Top of MATERIAL PROVIDED

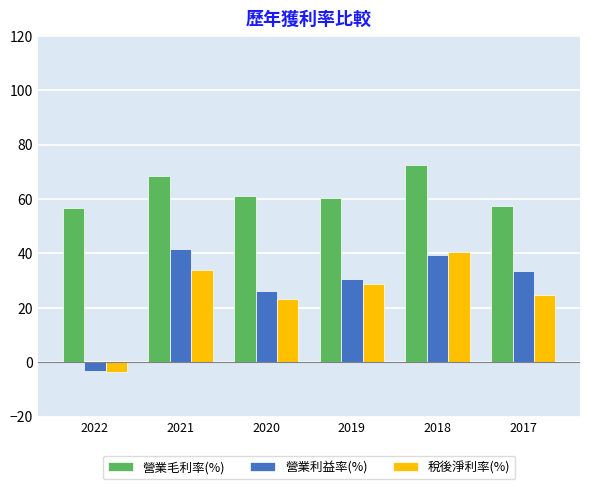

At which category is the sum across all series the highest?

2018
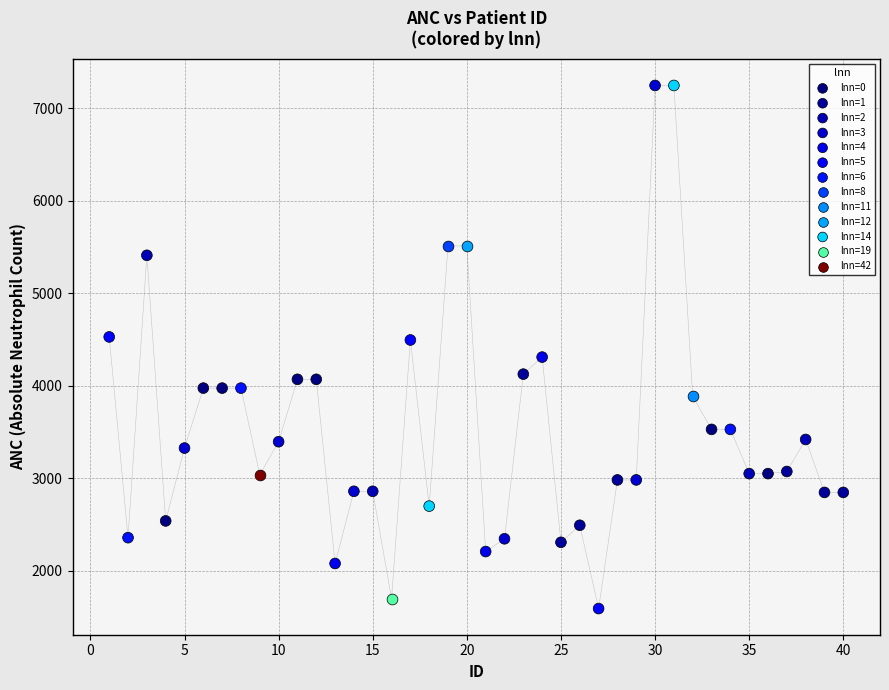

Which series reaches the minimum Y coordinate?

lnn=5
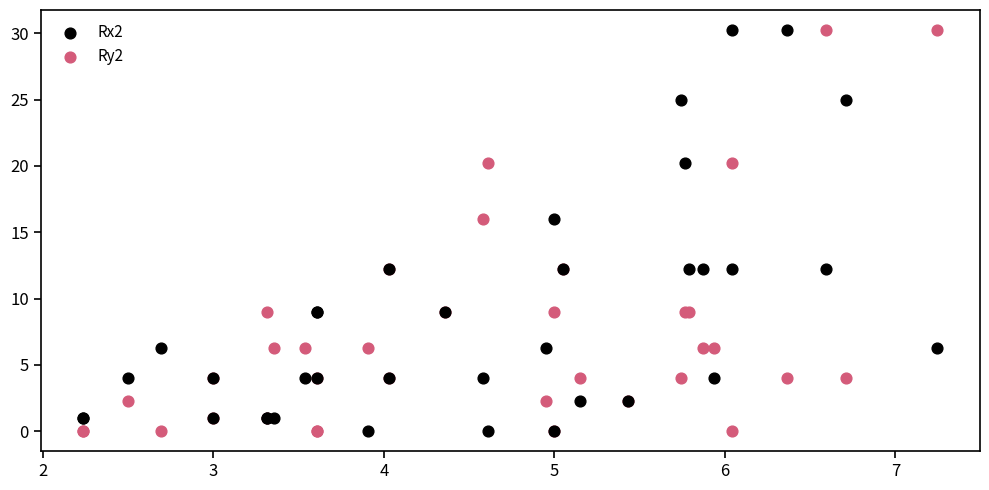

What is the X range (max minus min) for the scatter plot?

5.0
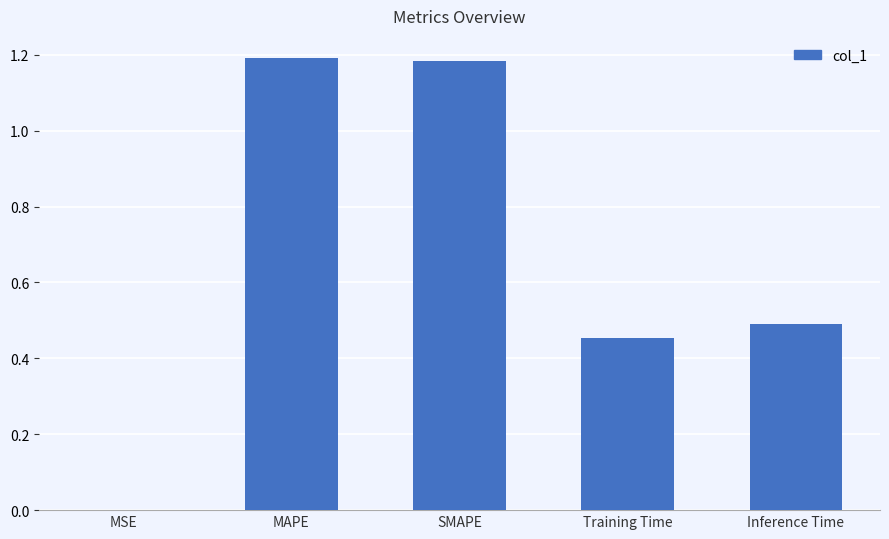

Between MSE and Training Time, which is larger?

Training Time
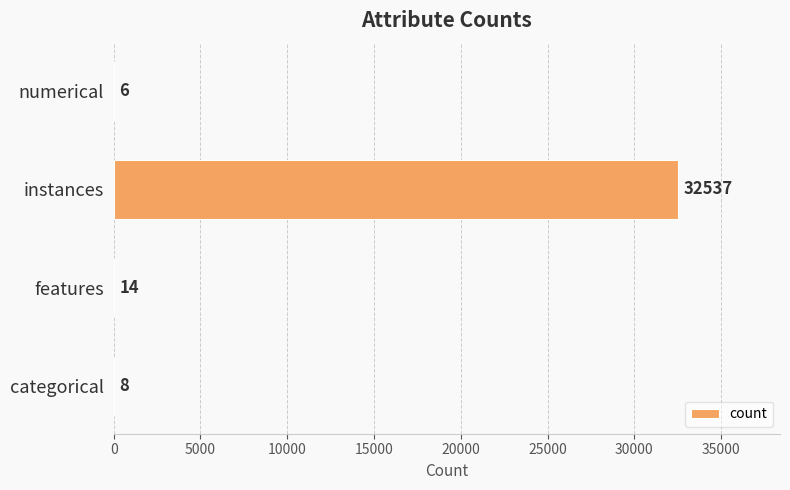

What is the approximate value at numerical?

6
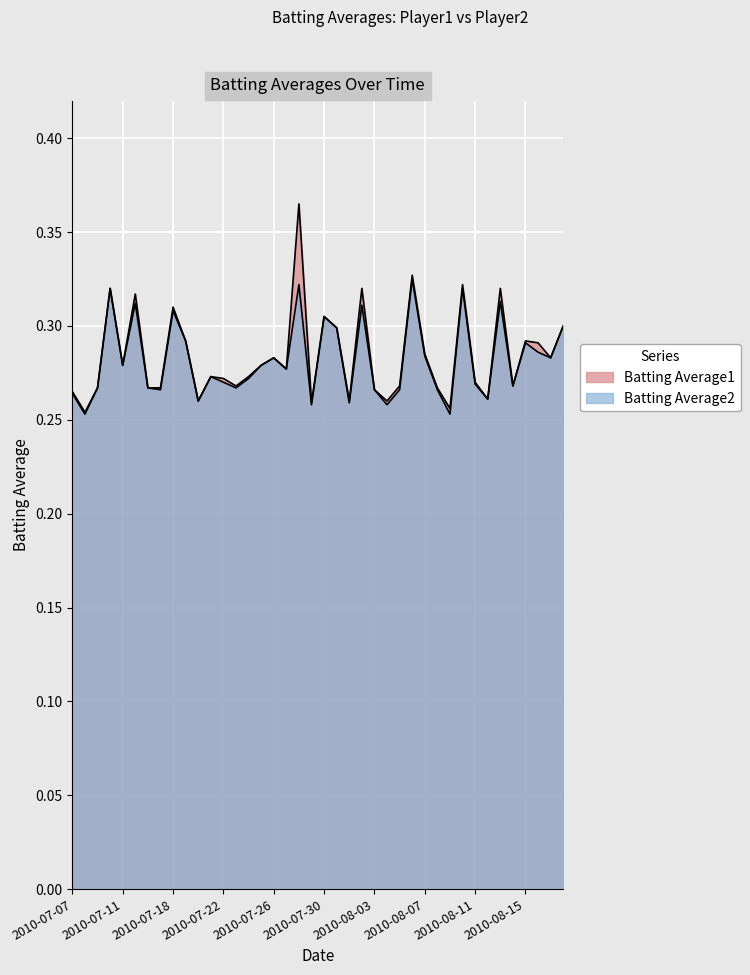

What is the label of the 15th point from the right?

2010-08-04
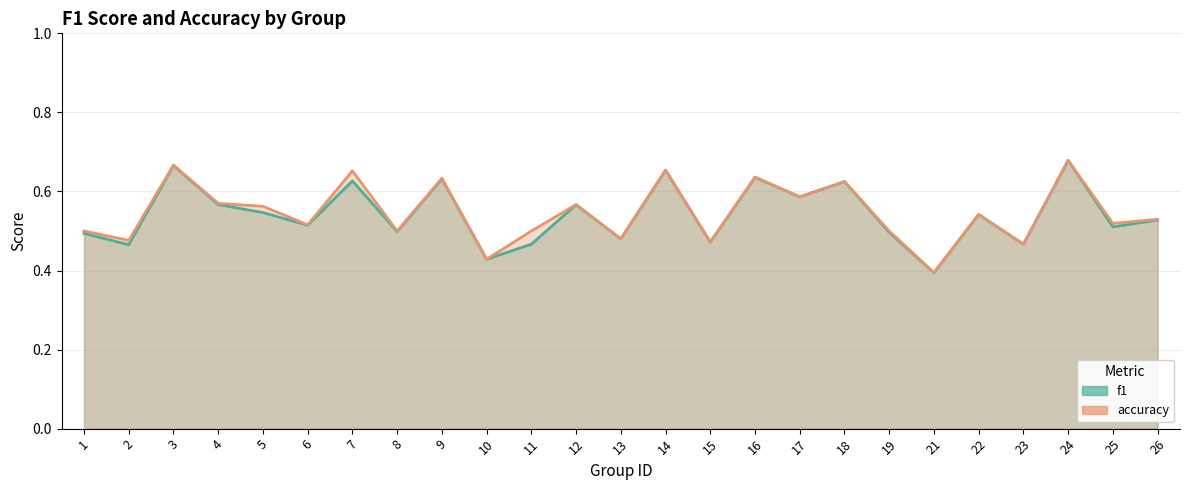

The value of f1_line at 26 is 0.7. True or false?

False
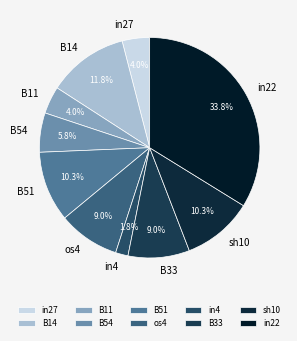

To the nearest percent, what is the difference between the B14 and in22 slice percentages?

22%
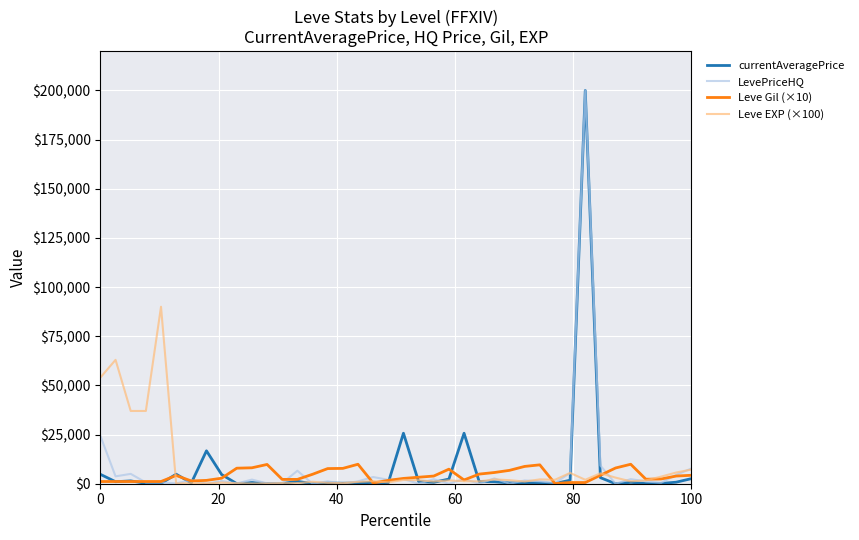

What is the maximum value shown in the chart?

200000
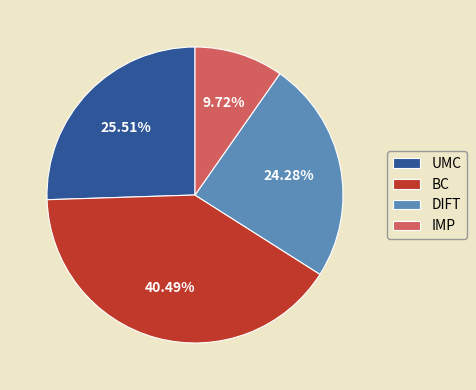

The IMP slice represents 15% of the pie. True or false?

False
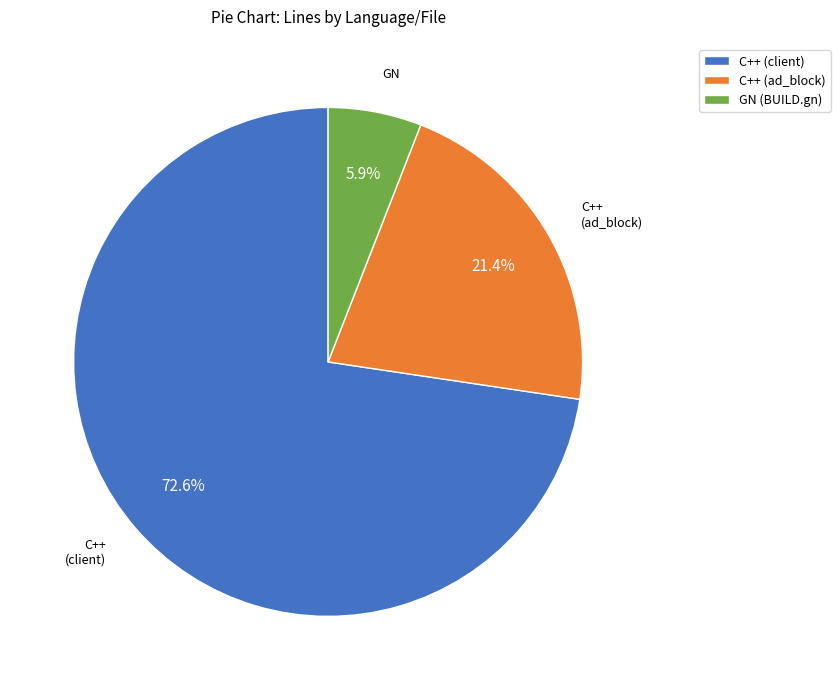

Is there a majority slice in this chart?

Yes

Bottom of MATERIAL PROVIDED

__EXERCISE DIRECTIONS__:
Swap every "slice" in the material above for "wedge" and give the lines back with nothing else changed. Leave the pictures out.

__RESPONSE__:
At which category is the sum across all series the highest?

2018

Which series reaches the minimum Y coordinate?

lnn=5

What is the X range (max minus min) for the scatter plot?

5.0

Between MSE and Training Time, which is larger?

Training Time

What is the approximate value at numerical?

6

What is the label of the 15th point from the right?

2010-08-04

The value of f1_line at 26 is 0.7. True or false?

False

To the nearest percent, what is the difference between the B14 and in22 wedge percentages?

22%

What is the maximum value shown in the chart?

200000

The IMP wedge represents 15% of the pie. True or false?

False

Is there a majority wedge in this chart?

Yes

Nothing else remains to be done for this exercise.